__EXERCISE OBJECTIVE__: Repeat each of the items below word for word, with no alterations.

+ + + + + + +

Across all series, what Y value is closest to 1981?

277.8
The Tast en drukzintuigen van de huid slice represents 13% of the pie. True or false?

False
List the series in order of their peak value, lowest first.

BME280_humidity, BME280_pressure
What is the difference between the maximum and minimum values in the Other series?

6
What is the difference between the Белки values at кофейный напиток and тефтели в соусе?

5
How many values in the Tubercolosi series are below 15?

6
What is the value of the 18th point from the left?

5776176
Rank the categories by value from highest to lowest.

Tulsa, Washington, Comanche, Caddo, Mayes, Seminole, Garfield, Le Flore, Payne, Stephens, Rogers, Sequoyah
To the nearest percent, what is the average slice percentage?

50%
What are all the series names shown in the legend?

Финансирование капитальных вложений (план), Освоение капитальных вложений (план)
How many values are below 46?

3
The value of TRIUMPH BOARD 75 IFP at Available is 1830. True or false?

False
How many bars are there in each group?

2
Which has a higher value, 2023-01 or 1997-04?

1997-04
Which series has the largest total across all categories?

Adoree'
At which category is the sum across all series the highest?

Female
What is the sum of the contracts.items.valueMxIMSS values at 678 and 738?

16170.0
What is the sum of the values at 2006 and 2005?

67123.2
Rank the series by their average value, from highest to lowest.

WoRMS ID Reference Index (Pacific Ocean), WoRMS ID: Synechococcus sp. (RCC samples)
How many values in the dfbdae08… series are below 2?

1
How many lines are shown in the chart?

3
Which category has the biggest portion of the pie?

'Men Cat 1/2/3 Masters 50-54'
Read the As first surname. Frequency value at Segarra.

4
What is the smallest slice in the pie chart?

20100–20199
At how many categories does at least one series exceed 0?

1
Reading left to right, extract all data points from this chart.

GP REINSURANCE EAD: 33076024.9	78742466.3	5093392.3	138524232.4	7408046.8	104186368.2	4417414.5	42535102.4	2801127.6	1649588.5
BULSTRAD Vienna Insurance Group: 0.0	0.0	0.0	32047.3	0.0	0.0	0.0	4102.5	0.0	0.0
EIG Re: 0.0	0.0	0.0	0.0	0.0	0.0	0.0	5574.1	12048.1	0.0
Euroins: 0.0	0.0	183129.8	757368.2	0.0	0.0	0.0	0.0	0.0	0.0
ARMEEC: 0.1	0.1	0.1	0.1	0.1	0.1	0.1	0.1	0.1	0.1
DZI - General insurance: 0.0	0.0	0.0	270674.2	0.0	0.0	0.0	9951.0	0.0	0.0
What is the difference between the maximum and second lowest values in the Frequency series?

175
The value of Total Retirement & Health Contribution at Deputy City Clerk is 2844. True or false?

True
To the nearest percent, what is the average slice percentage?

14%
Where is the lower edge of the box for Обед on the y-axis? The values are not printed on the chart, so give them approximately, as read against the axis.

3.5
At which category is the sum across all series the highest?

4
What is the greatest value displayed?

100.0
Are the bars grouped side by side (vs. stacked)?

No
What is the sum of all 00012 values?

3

+ + + + + + +

__OUTPUT FOR THIS TASK__:
Across all series, what Y value is closest to 1981?

277.8
The Tast en drukzintuigen van de huid slice represents 13% of the pie. True or false?

False
List the series in order of their peak value, lowest first.

BME280_humidity, BME280_pressure
What is the difference between the maximum and minimum values in the Other series?

6
What is the difference between the Белки values at кофейный напиток and тефтели в соусе?

5
How many values in the Tubercolosi series are below 15?

6
What is the value of the 18th point from the left?

5776176
Rank the categories by value from highest to lowest.

Tulsa, Washington, Comanche, Caddo, Mayes, Seminole, Garfield, Le Flore, Payne, Stephens, Rogers, Sequoyah
To the nearest percent, what is the average slice percentage?

50%
What are all the series names shown in the legend?

Финансирование капитальных вложений (план), Освоение капитальных вложений (план)
How many values are below 46?

3
The value of TRIUMPH BOARD 75 IFP at Available is 1830. True or false?

False
How many bars are there in each group?

2
Which has a higher value, 2023-01 or 1997-04?

1997-04
Which series has the largest total across all categories?

Adoree'
At which category is the sum across all series the highest?

Female
What is the sum of the contracts.items.valueMxIMSS values at 678 and 738?

16170.0
What is the sum of the values at 2006 and 2005?

67123.2
Rank the series by their average value, from highest to lowest.

WoRMS ID Reference Index (Pacific Ocean), WoRMS ID: Synechococcus sp. (RCC samples)
How many values in the dfbdae08… series are below 2?

1
How many lines are shown in the chart?

3
Which category has the biggest portion of the pie?

'Men Cat 1/2/3 Masters 50-54'
Read the As first surname. Frequency value at Segarra.

4
What is the smallest slice in the pie chart?

20100–20199
At how many categories does at least one series exceed 0?

1
Reading left to right, extract all data points from this chart.

GP REINSURANCE EAD: 33076024.9	78742466.3	5093392.3	138524232.4	7408046.8	104186368.2	4417414.5	42535102.4	2801127.6	1649588.5
BULSTRAD Vienna Insurance Group: 0.0	0.0	0.0	32047.3	0.0	0.0	0.0	4102.5	0.0	0.0
EIG Re: 0.0	0.0	0.0	0.0	0.0	0.0	0.0	5574.1	12048.1	0.0
Euroins: 0.0	0.0	183129.8	757368.2	0.0	0.0	0.0	0.0	0.0	0.0
ARMEEC: 0.1	0.1	0.1	0.1	0.1	0.1	0.1	0.1	0.1	0.1
DZI - General insurance: 0.0	0.0	0.0	270674.2	0.0	0.0	0.0	9951.0	0.0	0.0
What is the difference between the maximum and second lowest values in the Frequency series?

175
The value of Total Retirement & Health Contribution at Deputy City Clerk is 2844. True or false?

True
To the nearest percent, what is the average slice percentage?

14%
Where is the lower edge of the box for Обед on the y-axis? The values are not printed on the chart, so give them approximately, as read against the axis.

3.5
At which category is the sum across all series the highest?

4
What is the greatest value displayed?

100.0
Are the bars grouped side by side (vs. stacked)?

No
What is the sum of all 00012 values?

3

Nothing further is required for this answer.